1. Ana Sayfa
  2. Koşu bandında koşmak
  3. Kalori Püskürtme Koşu Bandı Egzersizleri

Kalori Püskürtme Koşu Bandı Egzersizleri

Koşucu koşu bandı kontrollerine dokunuyor

Koşu bandı koşularının bir çok faydası vardır, bunlardan biri de bir çok kaloriyi verimli şekilde yakabilmenizdir. Kalori yanığınızı ve motivasyonunuzu artırmak için bu eğlenceli egzersiz programlarından birini deneyin.

1

Tepe Egzersizi

Runner touching treadmill controls
Darryl Leniuk

Koşu bandındaki eğimi artırmak, kalori yakımını arttırır. Kalorileri arttırmak için bu tepe egzersizini deneyin:

  • 5 dakikalık kolay bir koşu ya da yürüyüş ile ısının.
  • Eğimi% 3’e yükseltin, 1 dakika çalıştırın.
  • Eğimi% 1’e düşürün, 2 dakika çalıştırın.
  • Eğimi% 4’e yükseltin, 1 dakika çalıştırın.
  • Eğimi% 1’e düşürün, 2 dakika çalıştırın.
  • Eğimi% 5’e yükseltin, 1 dakika çalıştırın.
  • Eğimi% 1’e düşürün, 2 dakika çalıştırın.
  • Eğimi% 6’ya yükseltin, 1 dakika çalıştırın (veya yürüyün).
  • Eğimi% 1’e düşürün, 2 dakika çalıştırın.
  • Tepe düzenini 2 daha fazla tekrarlayın.
  • 5 dakikalık kolay bir koşu ya da yürüyüşle serinleyin.
  • Bu çok kolaylaştığında zaman aralıklarını artırabilirsin.
2

Kısa Aralıklı Koşu Bandı Egzersizi

168653924.JPG

Bu antrenman sırasında zaman geçiyor, çünkü hızı veya eğimi çok sık değiştiriyorsunuz. Çok sayıda kardiyovasküler ve önemli kalori yakma faydaları elde edeceksiniz.
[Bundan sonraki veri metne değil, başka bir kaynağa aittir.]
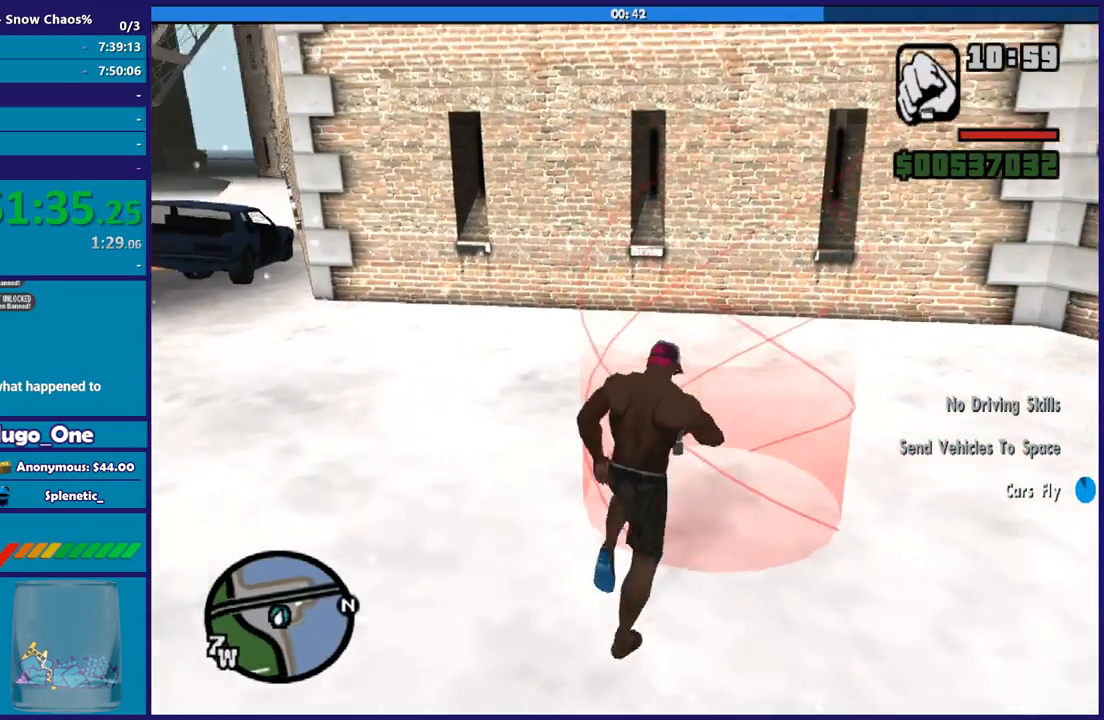
{"buttons": [], "left_stick": "center", "right_stick": "center", "button_events": [[101, "Y", "up"], [167, "Y", "down"], [267, "Y", "up"], [367, "Y", "down"], [468, "Y", "up"]]}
  • 5 dakikalık kolay bir koşu ya da yürüyüş ile ısının.
  • Eğimi% 1’e yükseltin, 30 saniye boyunca hızlı ilerleyin.
  • 30 saniye boyunca kolay bir tempoda koş.
  • 1 dakika boyunca hızlı tempoda koş.
  • 1 dakika boyunca kolay bir tempoda koş.
  • 90 saniye boyunca hızlı bir şekilde koş.
  • 90 saniye boyunca kolay bir tempoda koş.
  • Eğimi% 0,5’e düşürün, 2 dakika hızlı tempoda çalıştırın.
  • 2 dakika boyunca kolay tempoda koş
  • Hızlı / kolay aralıklarla (en baştan itibaren) 2 deseni tekrarlayın.
  • 5 dakikalık kolay bir koşu ya da yürüyüşle serinleyin.
3

Yüksek Yoğunluklu Aralıklı Egzersiz

Koşu bandı koşucular
Stockbyte

Yüksek yoğunluklu aralıklar kısa sürede çok fazla kalori yakmanın eğlenceli bir yoludur. Bu 30 dakikalık egzersiz, zaman kaybetmeden terlemenizi ve kalorinizi patlatmanızı sağlar. İşte ne yapmalı:

  • % 1 eğimde 10 dakikalık bir ısınma joguyla başlayın
  • 30 saniyelik Sprint / kolay hızda 30 saniyede toparlanın
  • 4 dakika daha 30/30 aralıklarla devam edin.
  • Eğimi% 2’ye çıkar
  • 30 saniyelik Sprint / kolay hızda 30 saniyede toparlanın
  • 4 dakika daha 30/30 aralıklarla devam edin.
  • Eğimi% 3’e çıkar
  • 30 saniyelik Sprint / kolay hızda 30 saniyede toparlanın
  • 4 dakika daha 30/30 aralıklarla devam edin.
  • 5 dakikalık bir koşu ile serinleyin.
4

Kalori Yakma Egzersizi

Spor salonunda koşu bandı üzerinde çalışan insanlar
andresr / Getty

Bu antrenman acemi koşucuları veya bir yaralanmadan iyileşen ve tekrar çalışmaya başlayanlar için mükemmeldir.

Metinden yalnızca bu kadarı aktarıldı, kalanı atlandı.